Il y avait, dans mon plaidoyer, un peu de vérité avec beaucoup de mensonge, mais les faits étaient si lointains et mes sentiments tellement transformés depuis, que mensonge et vérité pouvaient, en conscience, se confondre.

Norette songeait : — « S’il croyait pourtant dire vrai ? »

Moi : — « Si pourtant elle feignait de me croire ? »

Deux amants sont bien près de s’entendre. quand leurs désirs ont de ces muettes complicités.

Mais Norette ne céda point.

Ganteaume, fort troublé de tous ces discours, avait, en quelques coups de rame, doublé la pointe d’un petit cap dont la masse, aride et blanche près du flot, coiffée de myrtes à sa cime, nous mettait à l’abri des regards.

— « Vous ne vous êtes pas trompé, le trésor existe, continuait Norette. Depuis la défaite et l’embarquement, le secret en resta dans notre famille. Longtemps conservé par tradition, c’est au quatorzième siècle seulement qu’un de nos arrière-grands-pères, maître Michel Gazan, astrologue et médecin de la reine Jeanne, fondit et grava, de peur qu’à la fin ce secret ne se perdît, le fameux talisman figurant une clochette à la mode sarrasine… Prenez-le, prenez, le voici ! rouge de votre sang comme quand vous l’avez arraché à Galfar.

« Prenez donc ! Pourquoi hésiter ? n’aurez-vous pas ainsi tout ce que vous désiriez de Norette ? »

Je pris la clochette. Norette pâlit ; mais un éclair de joie illumina l’œil mélancolique de Ganteaume. Accepter le trésor, c’était renoncer à Norette. Et, moi faisant cela, Ganteaume pouvait espérer.

Je m’étais dressé. La clochette d’argent, reluisante, tremblait un peu entre mon index et mon pouce, et le soleil, les reflets de l’eau, allumaient des turquoises et des diamants aux intailles de l’inscription en arabesque qui courait autour de ses bords.

À ce moment, j’aurais pu la lire ; mais une larme, venue je ne sais d’où, troublait ma vue, et c’est ce qui m’en empêcha.

— « Alors, demandai-je à Norette, ceci nous sépare éternellement ?

— Éternellement ! répondit-elle.

— Rien ici-bas ne vaut l’amour.
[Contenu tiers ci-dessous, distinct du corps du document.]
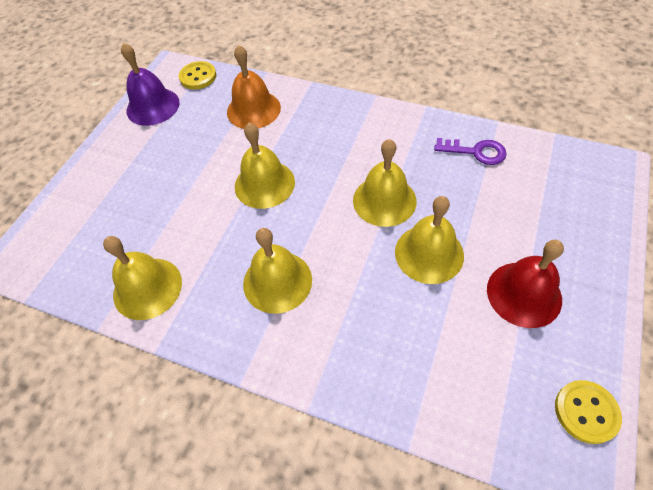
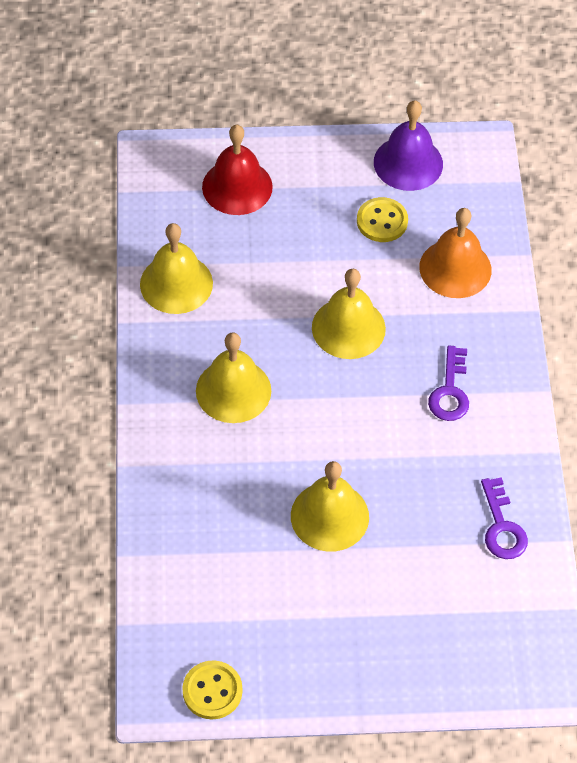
camera: 60 degrees right, 0 degrees up
yellow button [179,61,216,90] -> yellow button moved to [357,197,408,242]
yellow bell [353,139,417,227] -> none
red bell [487,240,564,328] -> red bell moved to [202,125,273,215]
none -> purple key [428,346,469,421]

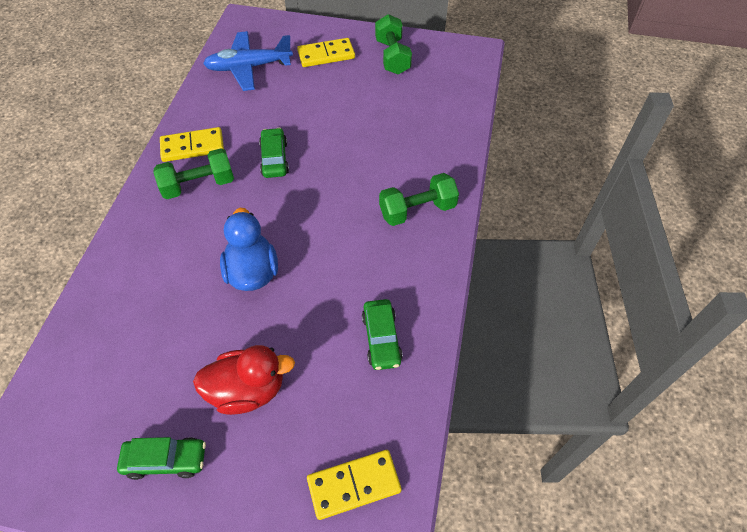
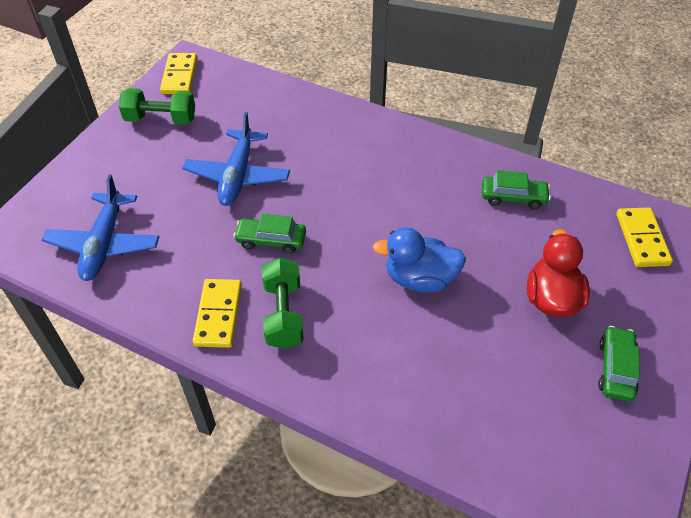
camera: 75 degrees left, 5 degrees down
yellow domino [297,38,355,67] -> yellow domino moved to [160,53,197,94]
green dumbbell [379,173,459,226] -> none
none -> blue plane [182,112,290,206]

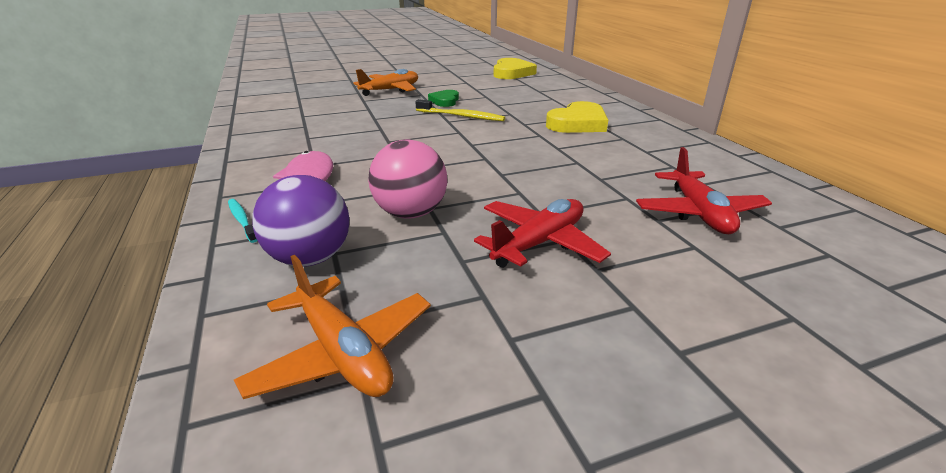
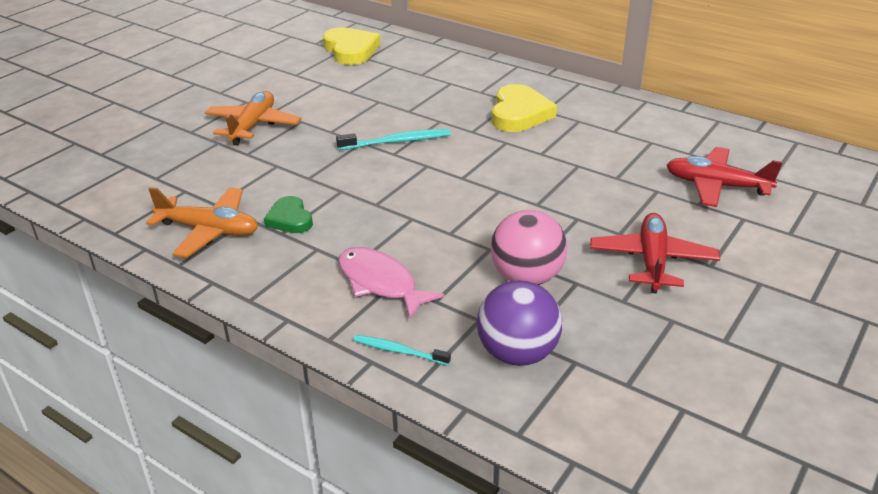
camera: 35 degrees left, 5 degrees up
orange plane [234,255,431,399] -> orange plane moved to [146,187,258,258]
yellow toothbrush [415,99,505,121] -> turquoise toothbrush [336,129,451,150]
green heart [428,90,459,107] -> green heart moved to [264,196,313,233]
red plane [636,147,772,234] -> red plane turned 150 degrees clockwise [666,147,783,207]

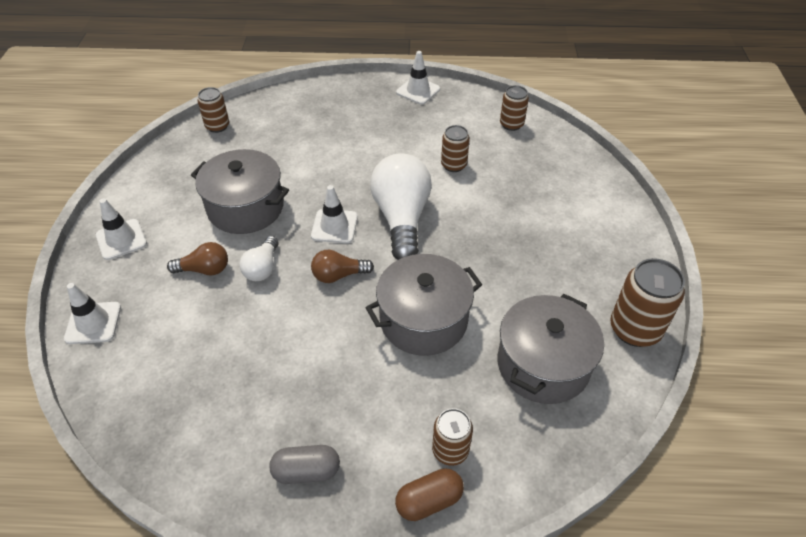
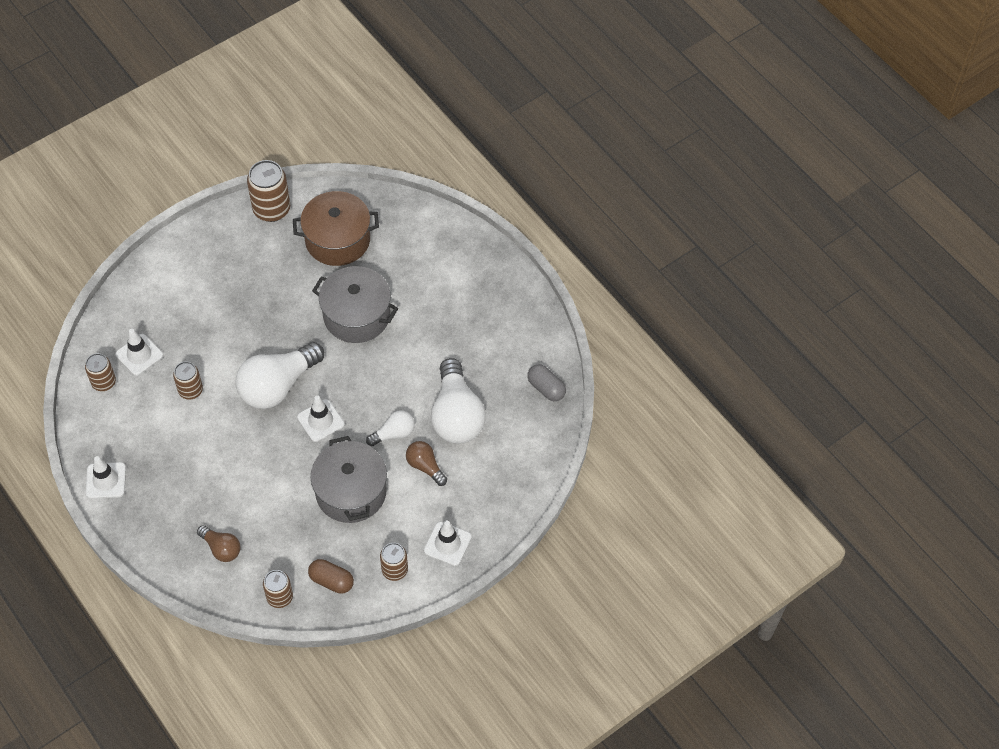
camera: 130 degrees left, 10 degrees up
white traffic cone [64,283,121,344] -> white traffic cone moved to [115,329,163,376]
grey capsule [270,445,340,484] -> grey capsule moved to [527,364,566,401]
brown light bulb [311,250,374,283] -> brown light bulb moved to [197,525,241,562]
brown capsule [395,468,464,521] -> brown capsule moved to [308,559,354,594]
brown can [432,408,473,466] -> brown can moved to [380,543,408,581]
grey pot [497,294,604,404] -> brown pot [293,191,379,266]
none -> white light bulb [431,358,486,444]

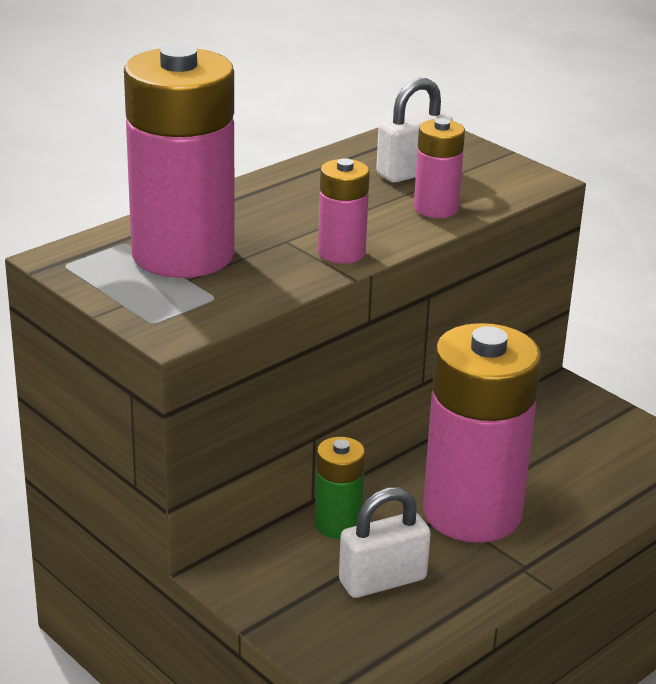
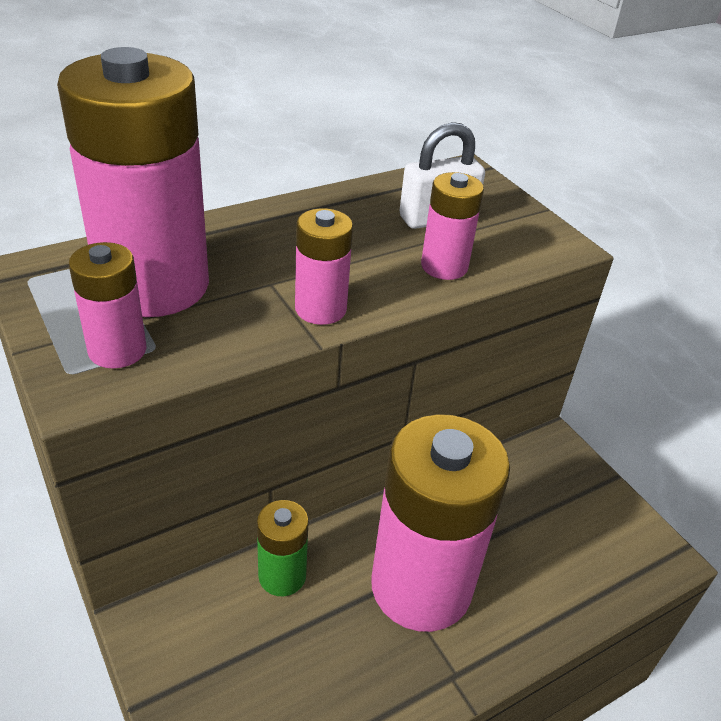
camera: 10 degrees right, 10 degrees up
white padlock [339,487,431,598] -> none
none -> pink battery [69,242,146,369]

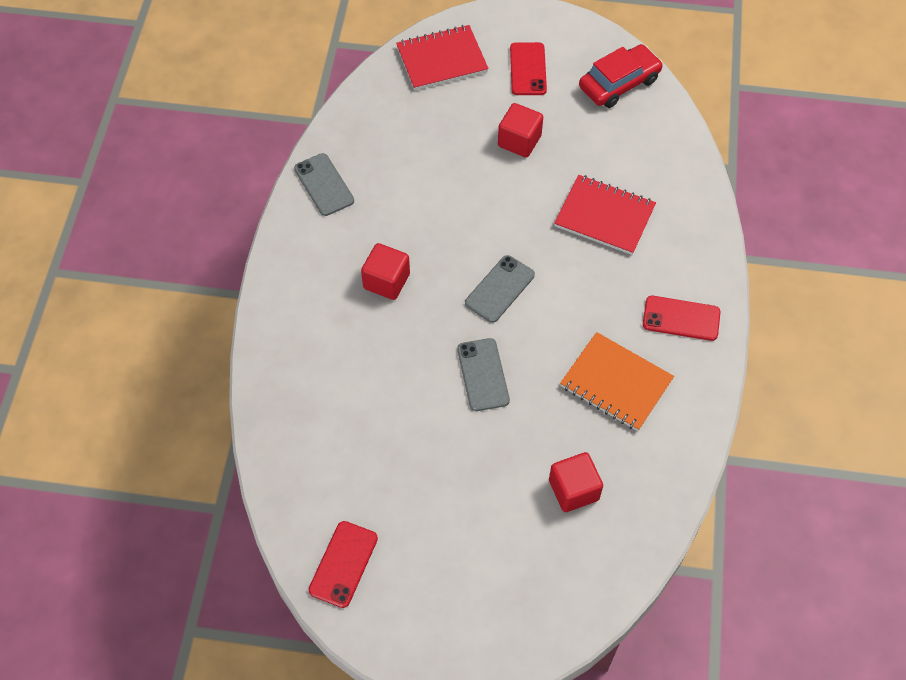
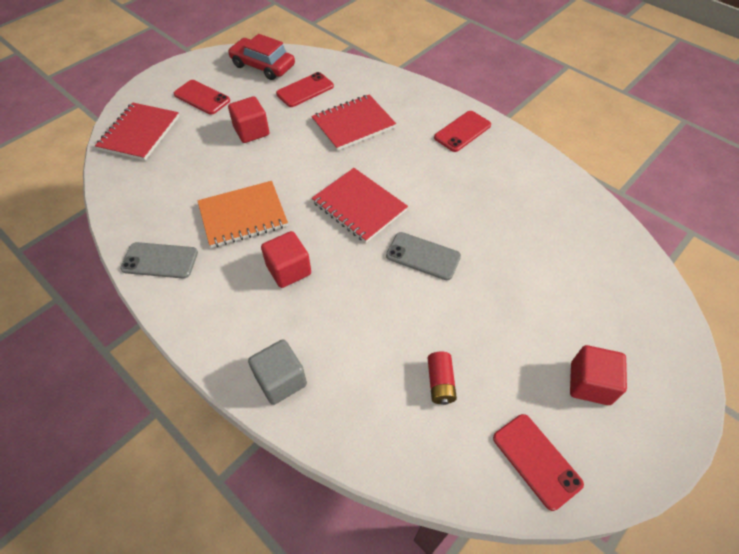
camera: 55 degrees left, 5 degrees down
grey phone [465,255,535,323] -> red notebook [312,168,408,243]
red cube [549,452,603,512] -> red cube moved to [570,345,627,405]
orange notebook [560,332,674,431] -> orange notebook moved to [198,181,288,248]
red car [579,44,663,108] -> red car turned 60 degrees counterclockwise [228,34,295,80]
none -> grey cube [248,339,307,405]
none -> red phone [276,72,334,107]
none -> red battery [428,351,457,405]

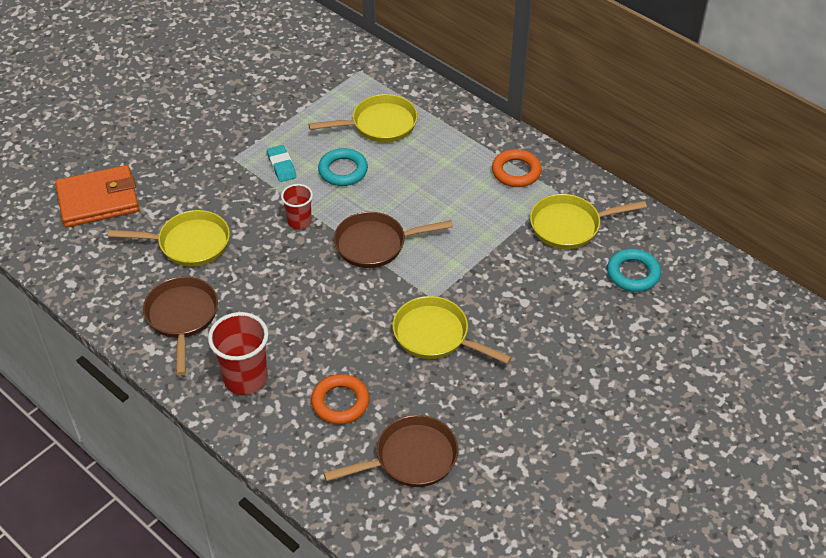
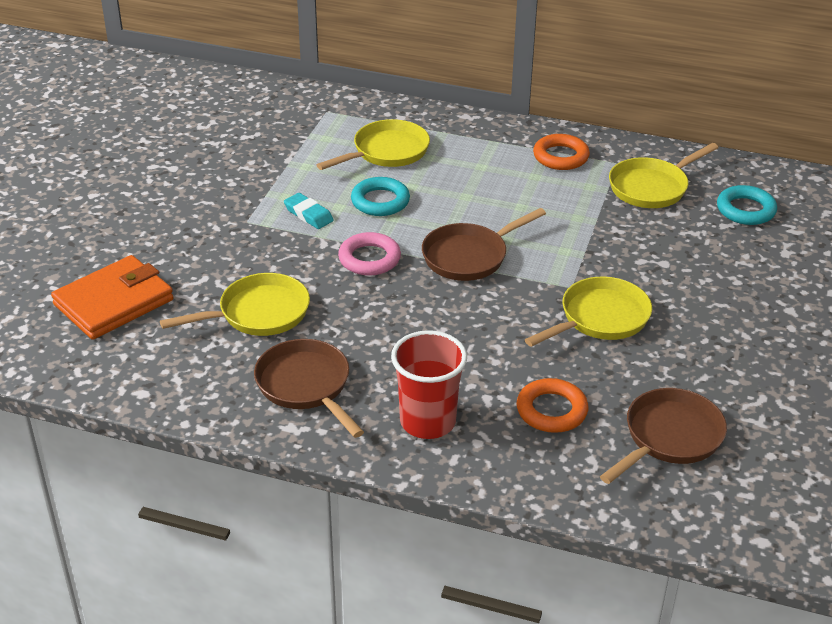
camera: 25 degrees left, 10 degrees down
red cup [281,184,313,229] -> pink ring [338,232,401,276]
yellow pan [392,296,512,364] -> yellow pan turned 135 degrees clockwise [525,277,652,347]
Pourquoi attrister notre vie de ce qui empêche d’aimer. La mer, sous la barque, est profonde, je n’ai qu’à desserrer les doigts pour que le secret de la Chèvre d’Or s’y ensevelisse pour toujours.

— Vous êtes le maître ! » soupira Norette.

Je tins la clochette encore un instant suspendue ; puis, me penchant, je desserrai les doigts. Lentement, doucement, comme à regret, la clochette descendit, se balançant, et, blanche étoile qui se meurt, finit par disparaître sous les profondeurs de l’eau transparente. Les trésors du roi de Majorque rejoignaient ceux de patron Ruf.

Du haut du cap, parmi les myrtes, M. Honnorat nous criait :

— « Allons, les enfants, la brise creuse, et Tardive a déjà servi la bouillabaisse ! »

Ganteaume, le plus misérable, ayant perdu amour et trésors, mêlait l’averse de ses pleurs aux gouttes rejaillies dont s’emperlaient les rames.

Mais Norette était dans mes bras, et, tout au divin égoïsme de l’amour, nous ne voyions pas les pleurs de Ganteaume.